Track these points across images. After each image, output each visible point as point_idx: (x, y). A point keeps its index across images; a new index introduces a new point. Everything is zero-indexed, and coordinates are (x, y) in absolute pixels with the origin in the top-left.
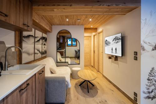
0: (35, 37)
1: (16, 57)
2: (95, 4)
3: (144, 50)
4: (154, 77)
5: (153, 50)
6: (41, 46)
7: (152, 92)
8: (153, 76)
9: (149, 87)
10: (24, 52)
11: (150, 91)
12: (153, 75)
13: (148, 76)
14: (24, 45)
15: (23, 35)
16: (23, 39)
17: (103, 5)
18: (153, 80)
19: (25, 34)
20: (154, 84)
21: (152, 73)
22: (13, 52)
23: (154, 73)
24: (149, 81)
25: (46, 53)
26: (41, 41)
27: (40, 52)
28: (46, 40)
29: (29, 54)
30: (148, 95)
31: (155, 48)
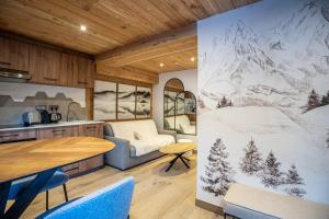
0: (117, 93)
3: (203, 107)
5: (219, 107)
7: (216, 181)
8: (218, 155)
9: (211, 172)
10: (96, 109)
11: (213, 179)
12: (219, 152)
13: (210, 153)
14: (96, 102)
15: (95, 92)
18: (218, 161)
19: (97, 89)
20: (219, 169)
21: (217, 149)
22: (83, 108)
23: (220, 150)
24: (212, 163)
25: (148, 114)
26: (133, 98)
27: (129, 110)
28: (148, 95)
29: (105, 112)
30: (209, 185)
31: (224, 103)
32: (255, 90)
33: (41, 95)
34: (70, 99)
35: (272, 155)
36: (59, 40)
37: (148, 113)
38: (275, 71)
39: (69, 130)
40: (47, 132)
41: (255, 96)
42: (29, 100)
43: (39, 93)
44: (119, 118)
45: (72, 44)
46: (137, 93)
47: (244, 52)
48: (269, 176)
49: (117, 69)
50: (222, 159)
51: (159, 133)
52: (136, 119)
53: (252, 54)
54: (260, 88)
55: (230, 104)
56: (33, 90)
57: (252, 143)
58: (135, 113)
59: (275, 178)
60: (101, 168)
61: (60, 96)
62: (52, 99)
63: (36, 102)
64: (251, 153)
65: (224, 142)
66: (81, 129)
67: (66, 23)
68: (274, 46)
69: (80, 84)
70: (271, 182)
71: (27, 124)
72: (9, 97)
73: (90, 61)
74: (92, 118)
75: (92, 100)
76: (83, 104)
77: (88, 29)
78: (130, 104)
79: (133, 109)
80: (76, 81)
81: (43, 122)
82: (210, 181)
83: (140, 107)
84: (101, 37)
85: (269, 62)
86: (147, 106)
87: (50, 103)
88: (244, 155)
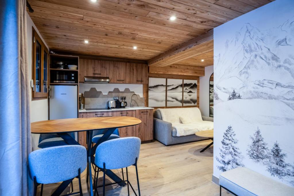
0: (167, 86)
1: (144, 102)
2: (174, 53)
3: (217, 98)
4: (231, 142)
5: (230, 99)
6: (182, 94)
7: (228, 163)
8: (229, 140)
9: (224, 155)
10: (150, 99)
11: (226, 161)
12: (230, 138)
13: (223, 138)
14: (150, 93)
15: (149, 86)
16: (150, 89)
17: (180, 52)
18: (230, 145)
19: (151, 84)
20: (231, 153)
21: (228, 135)
22: (141, 98)
23: (231, 136)
24: (225, 146)
25: (195, 103)
26: (180, 89)
27: (177, 100)
28: (195, 86)
29: (157, 100)
30: (223, 165)
31: (234, 96)
32: (261, 84)
33: (117, 90)
34: (133, 92)
35: (277, 146)
36: (124, 55)
37: (194, 101)
38: (280, 66)
39: (130, 113)
40: (118, 113)
41: (260, 89)
42: (110, 94)
43: (115, 89)
44: (168, 105)
45: (132, 57)
46: (183, 85)
47: (251, 51)
48: (275, 166)
49: (165, 68)
50: (233, 144)
51: (203, 119)
52: (183, 107)
53: (259, 52)
54: (265, 82)
55: (239, 97)
56: (112, 87)
57: (258, 132)
58: (182, 101)
59: (280, 168)
60: (151, 141)
61: (127, 90)
62: (122, 92)
63: (114, 94)
64: (257, 142)
65: (234, 129)
66: (137, 112)
67: (125, 47)
68: (279, 43)
69: (138, 82)
70: (277, 172)
71: (109, 108)
72: (101, 92)
73: (144, 65)
74: (147, 105)
75: (147, 92)
76: (141, 95)
77: (138, 48)
78: (178, 94)
79: (180, 98)
80: (135, 80)
81: (116, 107)
82: (224, 162)
83: (187, 97)
84: (147, 50)
85: (275, 58)
86: (194, 96)
87: (121, 95)
88: (251, 142)
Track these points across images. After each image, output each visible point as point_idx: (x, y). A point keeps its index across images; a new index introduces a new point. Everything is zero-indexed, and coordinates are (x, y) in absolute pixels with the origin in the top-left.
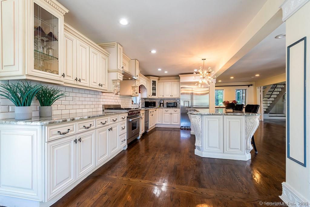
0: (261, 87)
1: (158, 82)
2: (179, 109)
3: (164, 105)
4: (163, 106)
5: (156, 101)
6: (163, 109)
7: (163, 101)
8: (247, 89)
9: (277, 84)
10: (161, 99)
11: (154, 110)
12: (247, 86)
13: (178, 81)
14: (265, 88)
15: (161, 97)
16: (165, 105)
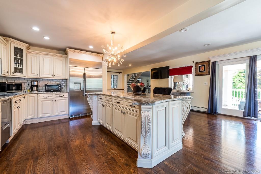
0: (126, 75)
1: (28, 52)
2: (68, 94)
3: (39, 88)
4: (37, 90)
5: (22, 81)
6: (39, 95)
7: (38, 82)
8: (118, 75)
9: (135, 74)
10: (34, 80)
11: (21, 97)
12: (118, 73)
13: (64, 57)
14: (128, 75)
15: (35, 76)
16: (42, 89)
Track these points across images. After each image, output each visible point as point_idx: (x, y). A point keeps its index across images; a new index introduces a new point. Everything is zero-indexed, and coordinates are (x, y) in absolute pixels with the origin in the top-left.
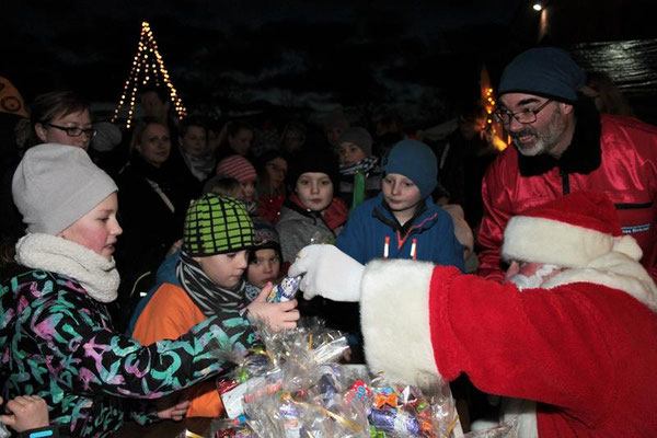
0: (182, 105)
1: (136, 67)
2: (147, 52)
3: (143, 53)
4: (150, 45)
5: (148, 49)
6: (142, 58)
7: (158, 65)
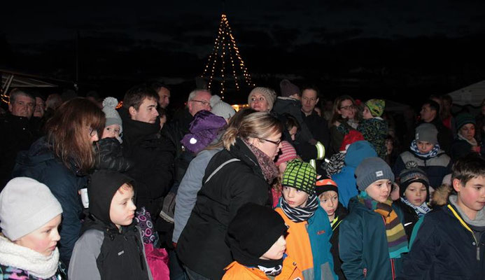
0: (248, 72)
1: (217, 45)
2: (225, 34)
3: (222, 35)
4: (226, 30)
5: (225, 33)
6: (221, 39)
7: (232, 44)
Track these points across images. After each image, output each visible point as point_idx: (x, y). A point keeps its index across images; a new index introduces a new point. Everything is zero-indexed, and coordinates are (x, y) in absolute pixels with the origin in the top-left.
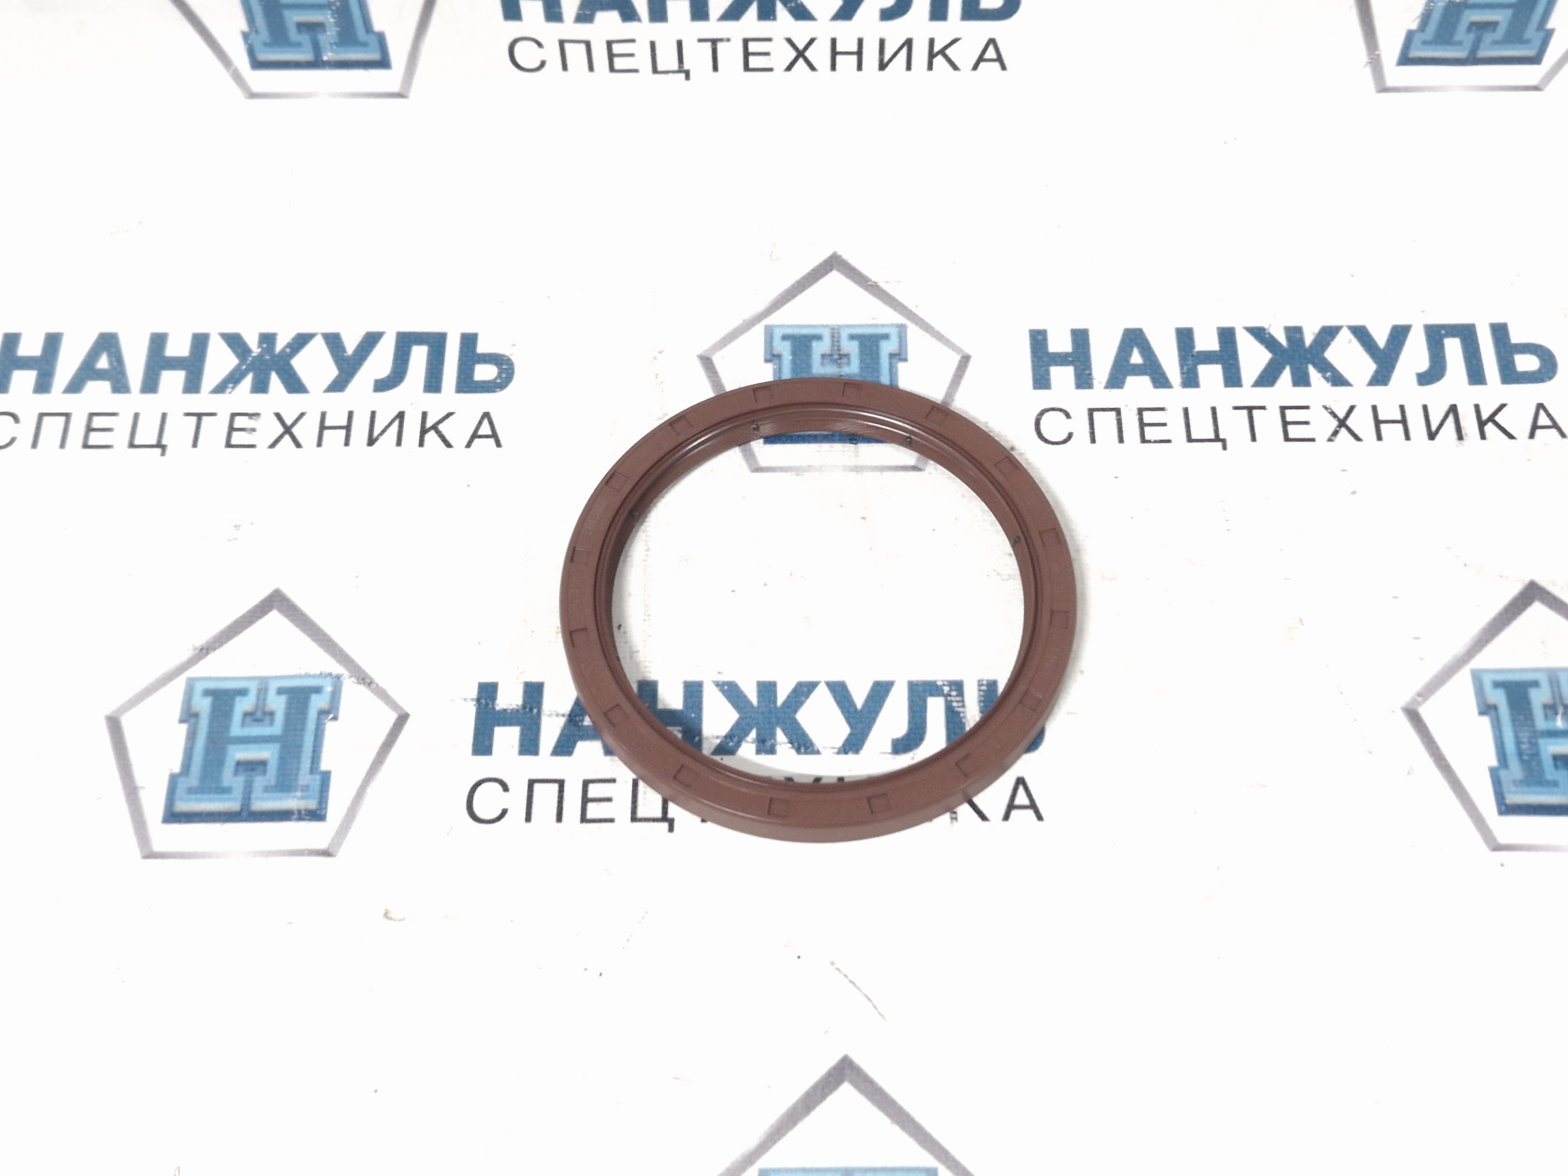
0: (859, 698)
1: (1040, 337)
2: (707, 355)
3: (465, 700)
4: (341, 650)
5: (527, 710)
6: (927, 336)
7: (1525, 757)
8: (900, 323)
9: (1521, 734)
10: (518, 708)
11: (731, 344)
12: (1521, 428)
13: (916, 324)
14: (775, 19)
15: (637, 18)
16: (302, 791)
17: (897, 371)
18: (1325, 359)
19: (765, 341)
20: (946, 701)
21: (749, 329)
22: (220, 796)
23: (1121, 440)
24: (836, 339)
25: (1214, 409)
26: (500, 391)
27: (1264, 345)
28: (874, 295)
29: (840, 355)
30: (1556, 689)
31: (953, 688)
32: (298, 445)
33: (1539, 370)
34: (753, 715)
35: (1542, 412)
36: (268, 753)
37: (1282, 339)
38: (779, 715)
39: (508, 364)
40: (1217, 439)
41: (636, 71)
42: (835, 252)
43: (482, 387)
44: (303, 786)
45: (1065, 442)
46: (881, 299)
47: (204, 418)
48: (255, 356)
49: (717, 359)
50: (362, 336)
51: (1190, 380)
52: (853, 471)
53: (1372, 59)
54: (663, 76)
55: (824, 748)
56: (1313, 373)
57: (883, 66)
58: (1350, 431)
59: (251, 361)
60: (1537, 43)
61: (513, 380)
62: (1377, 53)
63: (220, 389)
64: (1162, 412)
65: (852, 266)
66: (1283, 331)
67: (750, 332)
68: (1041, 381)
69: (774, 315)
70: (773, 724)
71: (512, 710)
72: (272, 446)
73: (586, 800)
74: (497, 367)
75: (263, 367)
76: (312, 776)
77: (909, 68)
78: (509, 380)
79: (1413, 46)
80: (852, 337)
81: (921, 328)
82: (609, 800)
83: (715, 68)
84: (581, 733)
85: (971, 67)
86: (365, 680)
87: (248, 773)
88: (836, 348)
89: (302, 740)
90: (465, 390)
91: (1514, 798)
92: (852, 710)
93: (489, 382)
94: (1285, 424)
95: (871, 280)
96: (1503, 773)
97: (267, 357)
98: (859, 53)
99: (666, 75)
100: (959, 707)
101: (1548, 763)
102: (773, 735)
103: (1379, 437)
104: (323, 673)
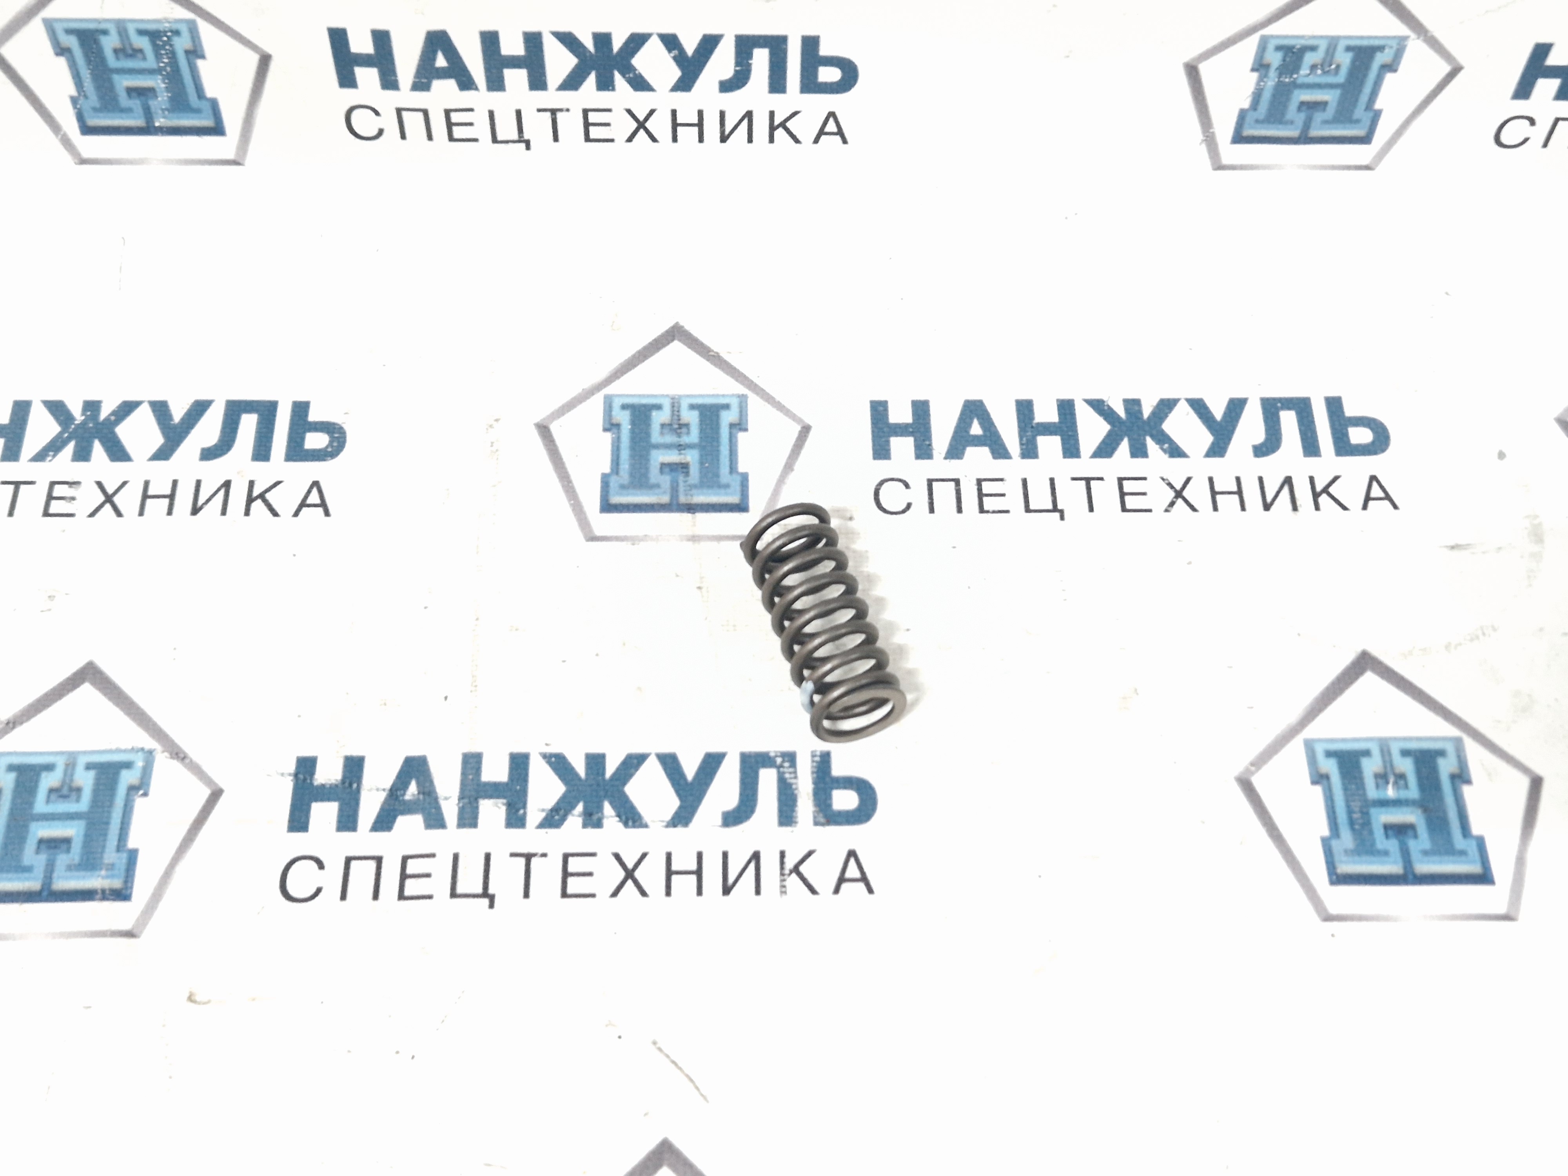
0: (690, 770)
1: (881, 408)
2: (544, 424)
3: (282, 775)
4: (155, 724)
5: (347, 784)
6: (768, 407)
7: (1357, 827)
8: (741, 393)
9: (1352, 804)
10: (337, 783)
11: (569, 413)
12: (1354, 500)
13: (757, 394)
14: (613, 89)
15: (474, 87)
16: (107, 870)
17: (737, 441)
18: (1163, 430)
19: (604, 410)
20: (779, 772)
21: (589, 398)
22: (20, 875)
23: (960, 510)
24: (676, 409)
25: (1052, 481)
26: (330, 460)
27: (1102, 417)
28: (715, 365)
29: (679, 424)
30: (1387, 758)
31: (786, 759)
32: (119, 514)
33: (1373, 442)
34: (580, 788)
35: (1375, 484)
36: (73, 830)
37: (1121, 412)
38: (607, 788)
39: (340, 433)
40: (1055, 509)
41: (476, 140)
42: (677, 323)
43: (313, 455)
44: (108, 865)
45: (903, 512)
46: (723, 370)
47: (22, 487)
48: (78, 424)
49: (554, 428)
50: (190, 404)
51: (1029, 451)
52: (689, 540)
53: (1207, 137)
54: (503, 145)
55: (653, 821)
56: (1151, 445)
57: (724, 139)
58: (1186, 501)
59: (74, 429)
60: (1367, 122)
61: (345, 449)
62: (1211, 131)
63: (40, 457)
64: (1001, 482)
65: (694, 337)
66: (1121, 403)
67: (588, 401)
68: (881, 451)
69: (613, 384)
70: (600, 797)
71: (331, 785)
72: (92, 515)
73: (404, 876)
74: (329, 435)
75: (87, 435)
76: (119, 854)
77: (750, 140)
78: (340, 448)
79: (1246, 126)
80: (692, 407)
81: (762, 398)
82: (428, 875)
83: (556, 138)
84: (402, 808)
85: (813, 139)
86: (178, 754)
87: (52, 851)
88: (676, 417)
89: (109, 817)
90: (295, 458)
91: (1346, 867)
92: (682, 782)
93: (320, 450)
94: (1123, 495)
95: (713, 351)
96: (1334, 843)
97: (91, 425)
98: (700, 125)
99: (506, 144)
100: (791, 778)
101: (1379, 833)
102: (600, 808)
103: (1215, 509)
104: (135, 748)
....................
* Task details *
The copy should hold exactly the lines above from the one with "8: (247, 89)" through the one with "9: (1521, 734)", both ends counted, and no pictures at all.

* Exercise solution *
8: (247, 89)
9: (277, 84)
10: (161, 99)
11: (154, 110)
12: (247, 86)
13: (178, 81)
14: (265, 88)
15: (161, 97)
16: (165, 105)
0: (126, 75)
1: (28, 52)
2: (68, 94)
3: (39, 88)
4: (37, 90)
5: (22, 81)
6: (39, 95)
7: (38, 82)
8: (118, 75)
9: (135, 74)
10: (34, 80)
11: (21, 97)
12: (118, 73)
13: (64, 57)
14: (128, 75)
15: (35, 76)
16: (42, 89)
Track these points across images. After each image, output each visible point as point_idx: (x, y). A point keeps its index across images; a new index introduces a new point. Everything is zero-indexed, and coordinates are (x, y) in absolute pixels with the origin in the top-left.
0: (182, 105)
1: (136, 67)
2: (147, 52)
3: (143, 53)
4: (150, 45)
5: (148, 49)
6: (142, 58)
7: (158, 65)
0: (248, 72)
1: (217, 45)
2: (225, 34)
3: (222, 35)
4: (226, 30)
5: (225, 33)
6: (221, 39)
7: (232, 44)
Track these points across images. After each image, output each visible point as point_idx: (x, y). A point keeps its index across images; a new index introduces a new point. Everything is zero-indexed, and coordinates are (x, y) in absolute pixels with the origin in the top-left.
0: (859, 698)
1: (1040, 337)
2: (707, 355)
3: (465, 700)
4: (341, 650)
5: (527, 710)
6: (927, 336)
7: (1525, 757)
8: (900, 323)
9: (1521, 734)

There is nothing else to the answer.